Telemedicine can overcome barriers to care associated with time and distance. It is also worth mentioning that other factors affected by telemedicine, such as space utilization and decreased infection risk can help optimize the care for both patients and providers. Telemedicine is a tool that, when used appropriately, can help deliver the right care in the most effective way. This study did not examine whether telemedicine specialty care clinic appointments were more or less likely to be missed than in-person appointments. Adepoju and colleagues previously reported that telemedicine was strongly associated with fewer missed appointments in Federally Qualified Health Center clinics in Texas during the pandemic [30].
What happens to telemedicine reimbursement when the COVID Public Health Emergency ends?
Concerns about telemedicine reimbursement are nearly as old as the concept of telemedicine itself. While acknowledging the convenience of the telephone, the editor of the Lancet cautioned in 1883: “The only fear we have is that when people can open up a conversation with us for a penny, they will be apt to abuse the privilege, and that to have a dozen telephone consultations in one day, or conversations that might be thought to supersede a consultation, would be a doubtful addition to one’s advantage or repose” [28, 31]. Prior to the pandemic, major challenges with telemedicine adoption were variability in reimbursement, including federal requirements in the U.S. that telemedicine encounters originate from clinical facilities vs. the home, in most cases.

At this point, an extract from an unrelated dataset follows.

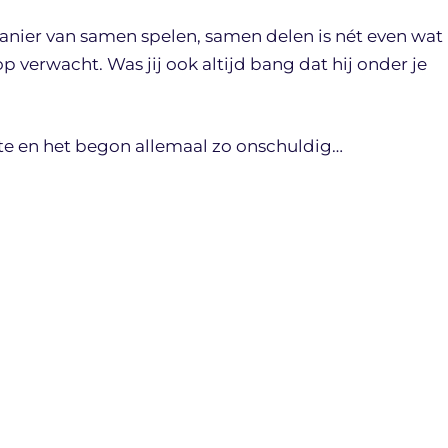
anier van samen spelen, samen delen is nét even wat
p verwacht. Was jij ook altijd bang dat hij onder je
e en het begon allemaal zo onschuldig…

Declaring COVID-19 a public health emergency in the United States enabled the Department of Health and Human Services (HHS) and Centers for Medicare & Medicaid Services to reimburse clinic visits using telemedicine for Medicare patients irrespective of location and at the same rate as in-person visits. While the declaration of a public health emergency (which has been renewed quarterly by the HHS Secretary) is expected to continue well into 2022, without legislative action by Congress, experts have indicated that “it’s going to pretty much return to the way it was before COVID” [32]. Pending legislation, Including the Telehealth Modernization Act of 2021, the CONNECT for Health Act of 2021, and the Telemental Health Care Access Act would formalize and cement telemedicine access and reimbursement policies beyond the pandemic. Studies regarding the efficacy and effectiveness of telemedicine can help develop an evidence base for best practices and inform sound policymaking.
Conclusion
Several factors have converged over the past several years to provide a climate that supports the use of telemedicine on a larger scale than we have seen in the past. These factors include advances in technology, a more open regulatory environment, and the rise of consumerism. Out of necessity caused by the worldwide pandemic, telemedicine in 2020 was adopted broadly. At our health system, patterns of telemedicine use varied not only in response to the pandemic, but by clinical specialty. Analyzing telemedicine use patterns can inform future resource allocation and determine when virtual encounters can complement or replace in-person specialty care visits. At least in the two specialties we examined, where more than one-third of visits were conducted via telemedicine, we did not find evidence that telemedicine required an additional in-person visit, suggesting that it can be truly substitutive rather than additive.